Drag the Pets-100 folder onto the view. The training process starts immediately. Images load, with a progress bar below. After a short time, a table appears in the debug area, displaying Images Processed, Elapsed Time and Percent Complete:
What’s happening here? It’s called transfer learning, if you want to look it up. The underlying model —
VisionFeaturePrint_Screen, which backs the Vision framework — was pre-trained on a ginormous dataset to recognize an enormous number of classes. It did this by learning what features to look for in an image, and how to combine these features to classify the image. Almost all of the training time for your dataset is the model extracting 2048 features from your images. These could include low-level shapes and textures and higher-level shape of ears, distance between eyes, shape of snout. Then it spends a relatively tiny amount of time training a logistic regression model to separate your images into two classes. It’s similar to fitting a straight line to scattered points, but in 2048 dimensions instead of 2. But it’s still very quick to do: my run took 1m 15s for feature extraction and 0.177886 seconds to train and apply the logistic regression.

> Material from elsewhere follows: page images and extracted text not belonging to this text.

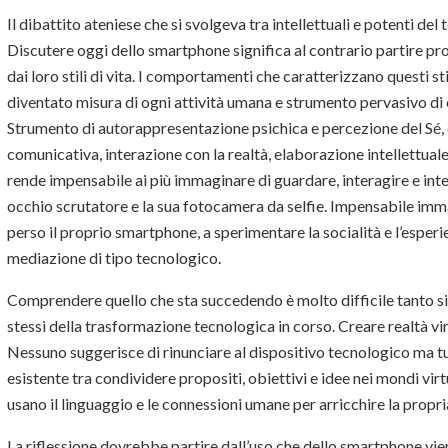
Il dibattito ateniese che si svolgeva tra intellettuali e potenti d
Discutere oggi dello smartphone significa al contrario partire pr
dai loro stili di vita. I comportamenti che caratterizzano questi s
diventato misura di ogni attività umana e strumento pervasivo di
Strumento di autorappresentazione psichica e percezione del Sé, di
comunicativa, interazione con la realtà, elaborazione intellettuale
rende impensabile ai più immaginare di guardare, interagire e in
occhio scrutatore e la sua fotocamera da selfie. Impensabile imm
perso il proprio smartphone, a sperimentare la socialità e l’esper
mediazione di tipo tecnologico.
Comprendere quello che sta succedendo è molto difficile tanto si
stessi della trasformazione tecnologica in corso. Creare realtà vir
Nessuno suggerisce di rinunciare al dispositivo tecnologico ma tut
esistente tra condividere propositi, obiettivi e idee nei mondi vir
usano il linguaggio e le connessioni umane per arricchire la propria 
La riflessione dovrebbe partire dall’uso che dello smartphone vien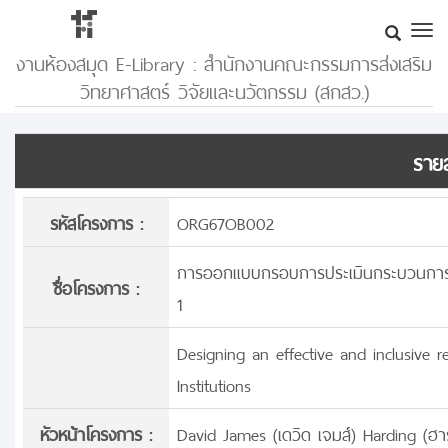
งานห้องสมุด E-Library : สำนักงานคณะกรรมการส่งเสริม
วิทยาศาสตร์ วิจัยและนวัตกรรม (สกสว.)
รายล
รหัสโครงการ :
ORG67OB002
การออกแบบกรอบการประเมินกระบวนการสนับ
ชื่อโครงการ :
1
Designing an effective and inclusive 
Institutions
หัวหน้าโครงการ :
David James (เดวิด เจมส์) Harding (ฮาร์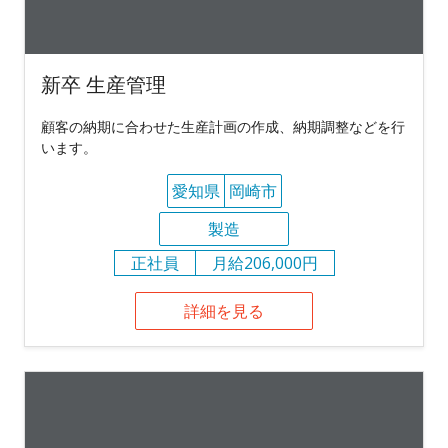
新卒 生産管理
顧客の納期に合わせた生産計画の作成、納期調整などを行
います。
愛知県
岡崎市
製造
正社員
月給206,000円
詳細を見る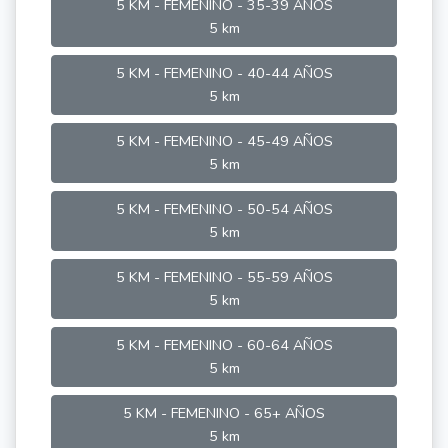
5 KM - FEMENINO - 35-39 AÑOS
5 km
5 KM - FEMENINO - 40-44 AÑOS
5 km
5 KM - FEMENINO - 45-49 AÑOS
5 km
5 KM - FEMENINO - 50-54 AÑOS
5 km
5 KM - FEMENINO - 55-59 AÑOS
5 km
5 KM - FEMENINO - 60-64 AÑOS
5 km
5 KM - FEMENINO - 65+ AÑOS
5 km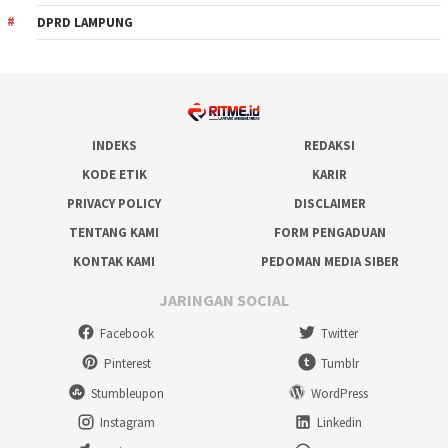
DPRD LAMPUNG
INDEKS
REDAKSI
KODE ETIK
KARIR
PRIVACY POLICY
DISCLAIMER
TENTANG KAMI
FORM PENGADUAN
KONTAK KAMI
PEDOMAN MEDIA SIBER
JARINGAN SOCIAL
Facebook
Twitter
Pinterest
Tumblr
Stumbleupon
WordPress
Instagram
Linkedin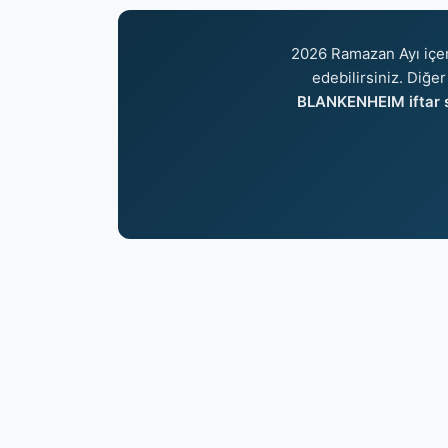
2026 Ramazan Ayı içe
edebilirsiniz. Diğer
BLANKENHEIM iftar s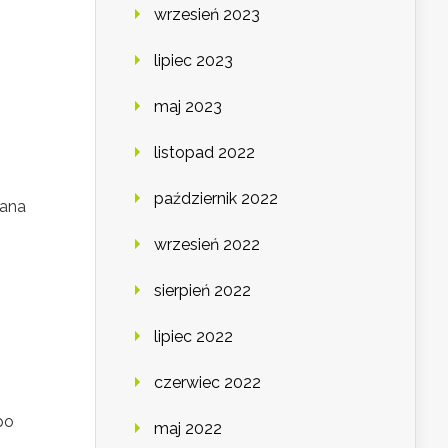
wrzesień 2023
lipiec 2023
maj 2023
listopad 2022
październik 2022
wana
wrzesień 2022
sierpień 2022
lipiec 2022
czerwiec 2022
po
maj 2022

Transfer learning only works successfully when features of your dataset are reasonably similar to features of the dataset that was used to train the model. A model pre-trained on ImageNet — a large collection of photos — might not transfer well to pencil drawings or microscopy images.
You might like to browse two fascinating articles about features from (mostly) Google Brain/Research:
On a 2017 MacBook Pro with a 2.9GHz i7 CPU, the feature extraction time drops to 11.27s and training takes 0.154341 seconds.